START DATASET CONTENT
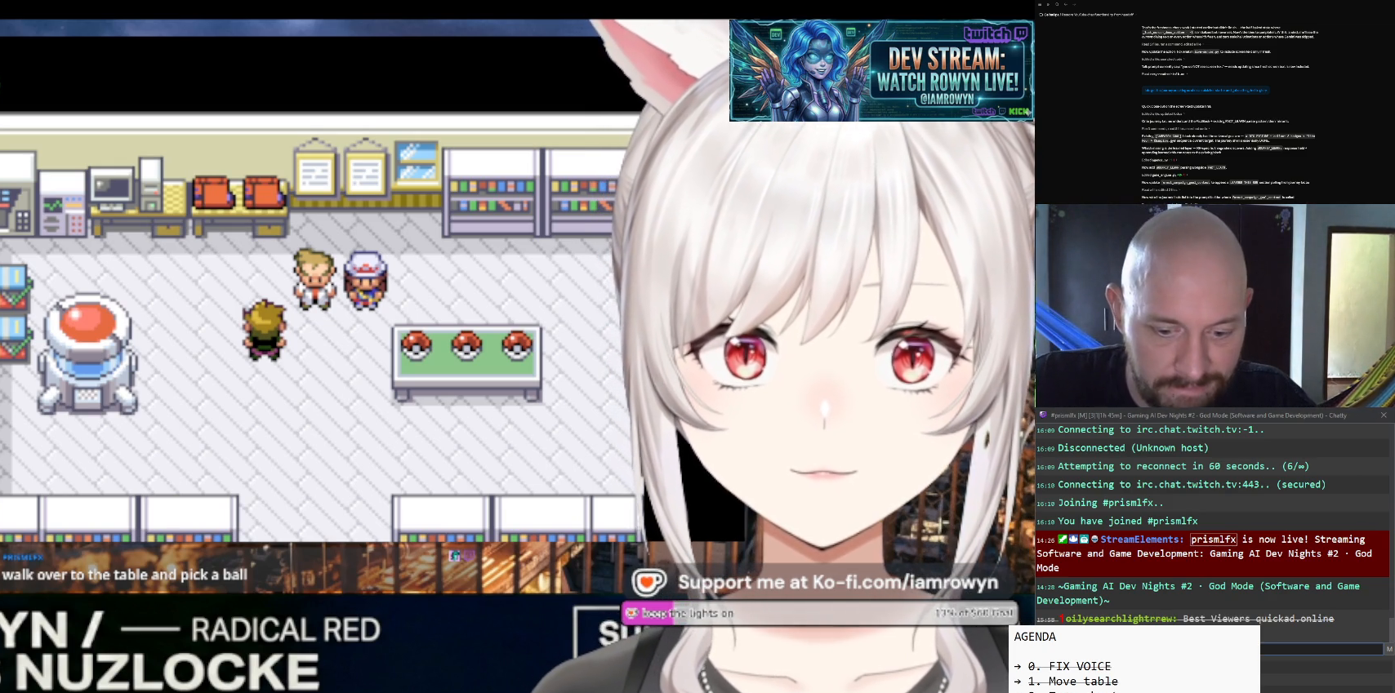
{"buttons": ["B"], "events": []}
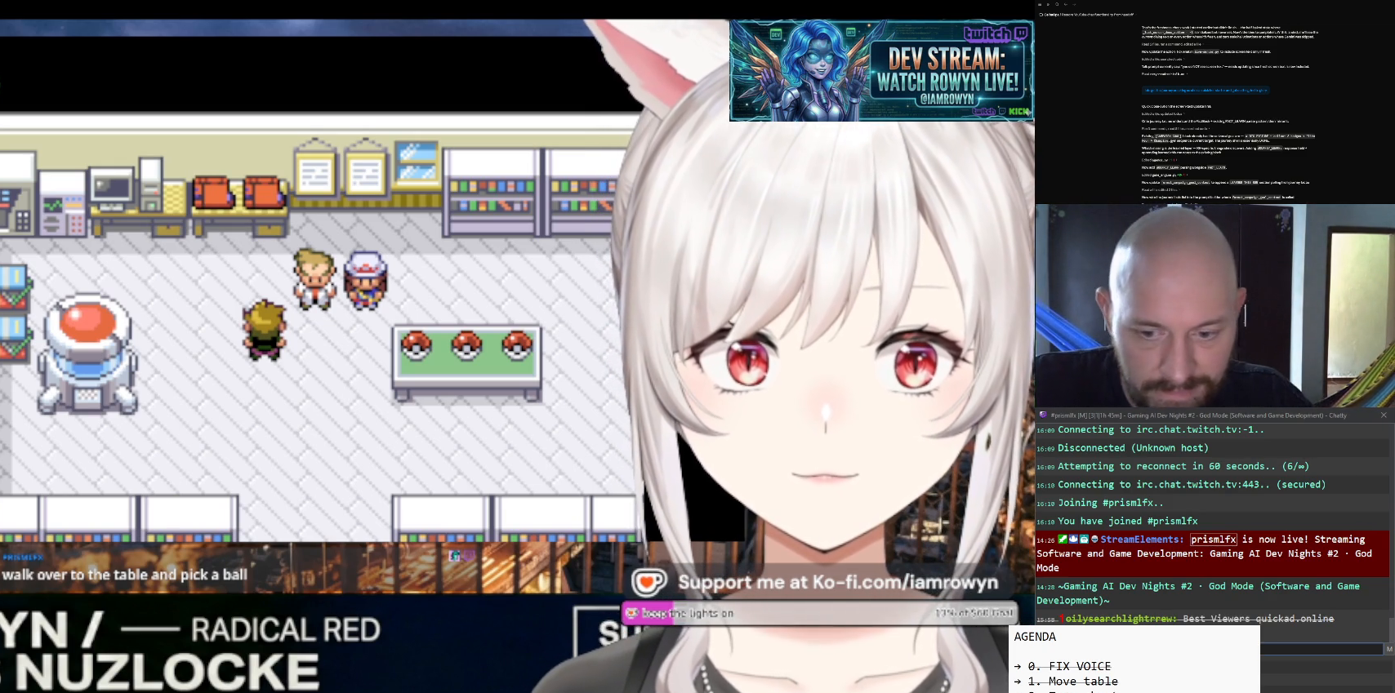
{"buttons": ["B"], "events": []}
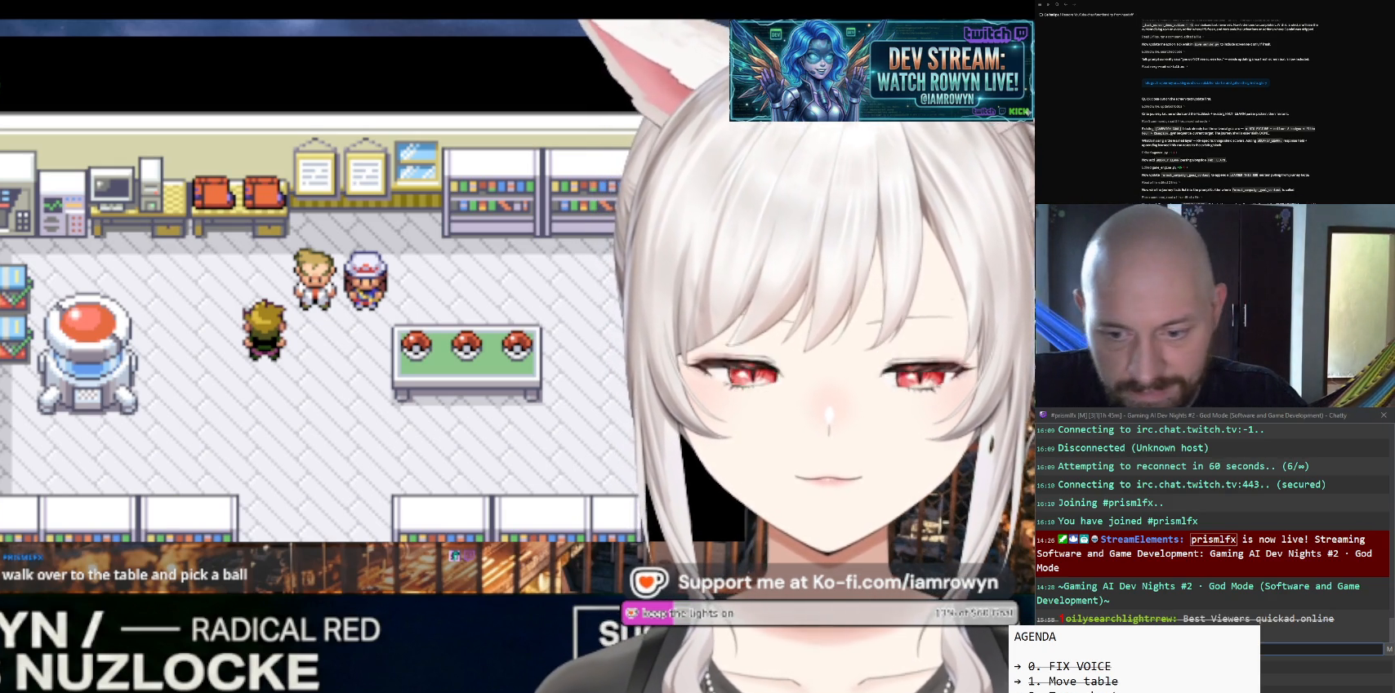
{"buttons": ["B"], "events": []}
END DATASET CONTENT
EXERCISE INSTRUCTIONS:
Repeat the listing word for word, but without its pictures.

RESULT FOR THIS EXERCISE:
{"buttons": ["B"], "events": []}
{"buttons": ["B"], "events": []}
{"buttons": ["B"], "events": []}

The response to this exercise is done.